Thomas Hodges, associate dean for academic affairs in the College of Education, further addressed the issue of low retention rates.
“One of the things we know about our teacher shortage is it has less to do with recruiting people into the profession and more to do with keeping teachers in the classroom once they're there. And certainly the data from South Carolina, but it’s true nationwide as well, is that we lose an alarming number of teachers in the first three to five years of service,” Hodges said.
According to the Center for Educator Recruitment, Retention and Advancement (CERRA), of the 6,650 teachers that left South Carolina schools during or at the end of the 2018-2019 school year, 36% had five years or less of experience.
Hodges said teachers are unable to gain the crucial learning lessons that come with experience if they don’t stay in the profession long.
“If they don’t stay in the profession, then they don’t have the opportunity to learn, and that learning doesn't end up promoting kids’ academic achievement. So the more that we can keep teachers in the classroom, the more that they can become veteran teachers and learn within their jobs, then the better they're going to do at serving South Carolina’s kids,” Hodges said.

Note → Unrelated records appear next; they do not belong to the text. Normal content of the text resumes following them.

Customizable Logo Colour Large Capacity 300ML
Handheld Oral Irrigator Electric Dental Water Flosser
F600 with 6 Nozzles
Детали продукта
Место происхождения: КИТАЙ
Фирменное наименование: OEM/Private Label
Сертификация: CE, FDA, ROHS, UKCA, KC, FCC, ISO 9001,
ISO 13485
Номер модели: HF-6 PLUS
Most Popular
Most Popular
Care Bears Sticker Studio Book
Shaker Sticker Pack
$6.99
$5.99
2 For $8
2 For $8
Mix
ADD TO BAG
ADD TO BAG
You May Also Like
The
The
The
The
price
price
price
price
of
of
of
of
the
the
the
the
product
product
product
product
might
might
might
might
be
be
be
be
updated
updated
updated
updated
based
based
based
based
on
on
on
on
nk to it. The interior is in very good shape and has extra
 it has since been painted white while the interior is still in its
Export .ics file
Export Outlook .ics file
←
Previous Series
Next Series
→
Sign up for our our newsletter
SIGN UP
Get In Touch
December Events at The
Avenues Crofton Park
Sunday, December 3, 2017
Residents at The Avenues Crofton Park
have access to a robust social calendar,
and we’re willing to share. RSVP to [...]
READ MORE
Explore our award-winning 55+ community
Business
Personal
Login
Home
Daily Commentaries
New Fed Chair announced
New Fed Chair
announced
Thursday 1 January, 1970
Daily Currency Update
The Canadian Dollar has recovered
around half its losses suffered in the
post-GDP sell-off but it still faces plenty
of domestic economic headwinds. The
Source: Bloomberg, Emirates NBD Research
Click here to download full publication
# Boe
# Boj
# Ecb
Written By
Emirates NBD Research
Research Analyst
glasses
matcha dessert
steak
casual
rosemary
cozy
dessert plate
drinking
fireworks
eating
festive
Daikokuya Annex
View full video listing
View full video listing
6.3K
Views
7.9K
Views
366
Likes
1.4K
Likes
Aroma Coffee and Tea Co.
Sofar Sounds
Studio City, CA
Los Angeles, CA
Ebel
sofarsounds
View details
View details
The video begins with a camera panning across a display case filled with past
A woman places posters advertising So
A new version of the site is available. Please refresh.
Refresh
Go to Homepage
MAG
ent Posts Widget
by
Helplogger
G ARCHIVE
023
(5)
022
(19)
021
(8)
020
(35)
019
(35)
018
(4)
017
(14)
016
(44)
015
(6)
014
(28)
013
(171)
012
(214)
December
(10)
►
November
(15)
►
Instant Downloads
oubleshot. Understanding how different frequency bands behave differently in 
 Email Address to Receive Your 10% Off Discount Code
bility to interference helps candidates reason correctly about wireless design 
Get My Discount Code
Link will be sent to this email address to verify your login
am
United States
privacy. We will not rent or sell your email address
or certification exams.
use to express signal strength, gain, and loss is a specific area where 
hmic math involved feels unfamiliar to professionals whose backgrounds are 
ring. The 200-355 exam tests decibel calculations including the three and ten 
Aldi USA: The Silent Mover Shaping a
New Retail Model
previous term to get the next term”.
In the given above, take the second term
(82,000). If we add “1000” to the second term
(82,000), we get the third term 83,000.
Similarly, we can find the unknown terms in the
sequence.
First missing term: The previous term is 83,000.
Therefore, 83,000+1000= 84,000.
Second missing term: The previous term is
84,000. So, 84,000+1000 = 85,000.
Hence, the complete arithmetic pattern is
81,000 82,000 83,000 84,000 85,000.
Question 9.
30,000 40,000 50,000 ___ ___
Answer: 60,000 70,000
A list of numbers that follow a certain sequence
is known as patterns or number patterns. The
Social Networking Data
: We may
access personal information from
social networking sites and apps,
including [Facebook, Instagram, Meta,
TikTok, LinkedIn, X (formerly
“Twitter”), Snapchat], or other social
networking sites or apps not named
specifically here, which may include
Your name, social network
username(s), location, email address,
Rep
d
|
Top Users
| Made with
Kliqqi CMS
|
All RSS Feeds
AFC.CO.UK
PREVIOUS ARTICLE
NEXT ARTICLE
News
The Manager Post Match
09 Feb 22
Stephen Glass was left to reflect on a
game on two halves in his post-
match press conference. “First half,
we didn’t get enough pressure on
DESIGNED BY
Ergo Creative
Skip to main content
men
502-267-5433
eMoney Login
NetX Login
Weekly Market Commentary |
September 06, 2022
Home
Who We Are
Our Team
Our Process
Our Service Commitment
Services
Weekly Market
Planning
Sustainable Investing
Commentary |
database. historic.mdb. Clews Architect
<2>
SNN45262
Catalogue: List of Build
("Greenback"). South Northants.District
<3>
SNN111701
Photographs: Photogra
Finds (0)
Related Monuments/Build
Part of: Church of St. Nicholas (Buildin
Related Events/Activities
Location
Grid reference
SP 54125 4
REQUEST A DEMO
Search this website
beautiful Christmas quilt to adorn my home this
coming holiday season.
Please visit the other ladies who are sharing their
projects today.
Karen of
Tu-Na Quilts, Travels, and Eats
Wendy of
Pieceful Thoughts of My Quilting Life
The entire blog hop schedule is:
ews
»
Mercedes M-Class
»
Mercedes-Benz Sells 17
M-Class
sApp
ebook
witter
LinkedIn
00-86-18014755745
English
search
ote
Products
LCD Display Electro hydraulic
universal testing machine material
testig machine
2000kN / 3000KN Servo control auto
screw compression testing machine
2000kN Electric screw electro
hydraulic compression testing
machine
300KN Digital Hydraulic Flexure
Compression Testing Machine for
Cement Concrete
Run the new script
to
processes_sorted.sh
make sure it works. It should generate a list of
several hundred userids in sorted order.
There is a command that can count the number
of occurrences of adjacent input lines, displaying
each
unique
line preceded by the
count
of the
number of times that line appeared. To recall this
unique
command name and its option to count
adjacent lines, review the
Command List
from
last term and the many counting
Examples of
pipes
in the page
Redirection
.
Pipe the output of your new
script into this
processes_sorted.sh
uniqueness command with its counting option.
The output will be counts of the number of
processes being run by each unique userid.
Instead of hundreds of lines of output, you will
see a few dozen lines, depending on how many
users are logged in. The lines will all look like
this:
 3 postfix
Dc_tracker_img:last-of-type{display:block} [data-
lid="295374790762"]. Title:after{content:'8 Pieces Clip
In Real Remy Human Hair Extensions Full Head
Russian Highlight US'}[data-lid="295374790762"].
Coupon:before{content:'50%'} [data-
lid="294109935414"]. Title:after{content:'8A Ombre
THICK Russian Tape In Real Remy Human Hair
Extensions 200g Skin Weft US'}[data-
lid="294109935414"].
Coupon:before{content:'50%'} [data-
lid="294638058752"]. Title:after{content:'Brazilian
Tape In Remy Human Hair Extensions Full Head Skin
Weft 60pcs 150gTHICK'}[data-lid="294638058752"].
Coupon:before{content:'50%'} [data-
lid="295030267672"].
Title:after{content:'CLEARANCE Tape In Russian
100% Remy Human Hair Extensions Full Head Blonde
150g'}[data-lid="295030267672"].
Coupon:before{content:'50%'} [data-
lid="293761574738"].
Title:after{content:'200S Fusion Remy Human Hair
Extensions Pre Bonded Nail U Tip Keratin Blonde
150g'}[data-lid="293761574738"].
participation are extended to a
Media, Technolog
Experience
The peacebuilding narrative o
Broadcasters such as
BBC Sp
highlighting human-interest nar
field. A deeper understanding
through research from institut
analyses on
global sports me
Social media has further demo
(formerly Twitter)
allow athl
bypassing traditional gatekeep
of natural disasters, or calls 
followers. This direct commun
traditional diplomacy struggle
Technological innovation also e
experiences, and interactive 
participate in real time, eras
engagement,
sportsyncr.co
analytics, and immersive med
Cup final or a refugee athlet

Roy said he believes the program has the potential for change.
“I also believe that our educational system, if it’s really based equitable, we can change lots of people’s lives, and so it becomes very important to us as a group to think about that deeply and then most importantly help students who are in places where it’s hard to get teachers. Just provide for them and really be cognizant of their needs,” Roy said.
Roy said he understood how many college students often change their minds about their future career path and that students should not feel discouraged from teaching because they realized their passion for teaching late in their college careers. According to Roy, that’s exactly one of the reasons why Transition to Teaching is being established at USC.
“Often, someone who comes from a different preparation background has a different perspective, and this project specifically is geared at people who are thinking about changing careers,” Roy said.